Il s'agit, je crois de son troisième album. Et comme pour les précédents, l'interprète a collaboré avec le compositeur Jean-Michel Proust. Il signe ici la composition des seize titres pour lesquels il s’est entouré de deux orchestrateurs : Chloë Pfeiffer (cheffe d’orchestre et arrangeuse de tango) et Jean-Marc Fritz (chef d’orchestre et arrangeur de jazz).

Patricia Bonner s'est exprimée sur sa volonté de marier jazz et tango : "Si l’on regarde leurs parcours, jazz et tango ont des univers très croisés, ils viennent de la rue, je les retrouvais à Buenos Aires où j’allais très souvent dans les années 80. Le tango, comme le jazz, évoque la sensualité, la suavité, la sentimentalité avec, en plus pour le tango, une note de gouaille et de fatalité".

Il est vrai que ces deux genres font bon ménage avec sa voix, qu'elle s'exprime en français, en espagnol ou en anglais. Et on imagine danser Catherine et Françoise, les demoiselles de Rochefort sur l'air de La chanson des troubadours (piste 12) qui doit beaucoup à Michel Legrand.

Elle a écrit majoritairement les chansons de l'album mais No rush (piste 14) a été rédigée en commun avec Jean-Michel Proust. L'album parle de souvenirs (Dis, Te Souviens-tu ?, Memories - pistes 1 et 6), et la quête de soi (Soy, Je M'aime, I'm ready - pistes 3, 5 et 16), évoque le printemps ou l'été (Verano, It is Spring - pistes 4 et 11) et toujours la nostalgie du temps qui s'enfuit (It's a good Day, Cette larme à l'instant - pistes 10 et 15).

La voix est agréable et l'ensemble est harmonieux, démontrant que même si elle s'inspire des plus grands, Patricia Bonner parvient à les inviter dans un univers forgé à partir de toute la musique qui l'a entourée depuis toute petite.
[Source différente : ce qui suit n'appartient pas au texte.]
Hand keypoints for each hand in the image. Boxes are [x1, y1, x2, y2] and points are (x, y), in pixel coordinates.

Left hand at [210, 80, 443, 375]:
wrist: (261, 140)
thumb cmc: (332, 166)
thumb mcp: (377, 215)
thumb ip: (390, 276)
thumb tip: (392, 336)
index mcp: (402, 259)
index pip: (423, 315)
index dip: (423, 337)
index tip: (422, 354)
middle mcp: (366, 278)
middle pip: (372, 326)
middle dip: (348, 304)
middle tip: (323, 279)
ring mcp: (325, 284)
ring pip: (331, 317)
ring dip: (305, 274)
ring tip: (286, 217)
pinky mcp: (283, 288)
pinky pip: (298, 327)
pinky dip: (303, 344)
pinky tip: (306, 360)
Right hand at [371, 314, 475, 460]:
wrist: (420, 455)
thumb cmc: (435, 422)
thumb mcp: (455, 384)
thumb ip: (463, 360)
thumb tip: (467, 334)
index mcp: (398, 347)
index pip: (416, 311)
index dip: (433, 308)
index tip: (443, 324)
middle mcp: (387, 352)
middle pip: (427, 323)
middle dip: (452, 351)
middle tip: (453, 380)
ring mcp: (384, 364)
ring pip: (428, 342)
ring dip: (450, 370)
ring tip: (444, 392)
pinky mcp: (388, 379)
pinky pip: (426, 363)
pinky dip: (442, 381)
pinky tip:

Ses grands parents interprétait pour le plaisir des air d'opéra. Sa mère chantait dans l'orchestre de Ray Ventura. Un de ses frères était passionné de musique classique et l’autre de jazz, ce qui explique comment elle a découvert ce genre. Elle a rencontré le pianiste de jazz américain Bud Powell et finalement il était logique qu'elle finisse par chanter, pour commencer en amateur pendant quelques années. Jusqu'à ce que sa route croise en 2009 celle de Jean Michel Proust avec qui elle travaille encore aujourd’hui.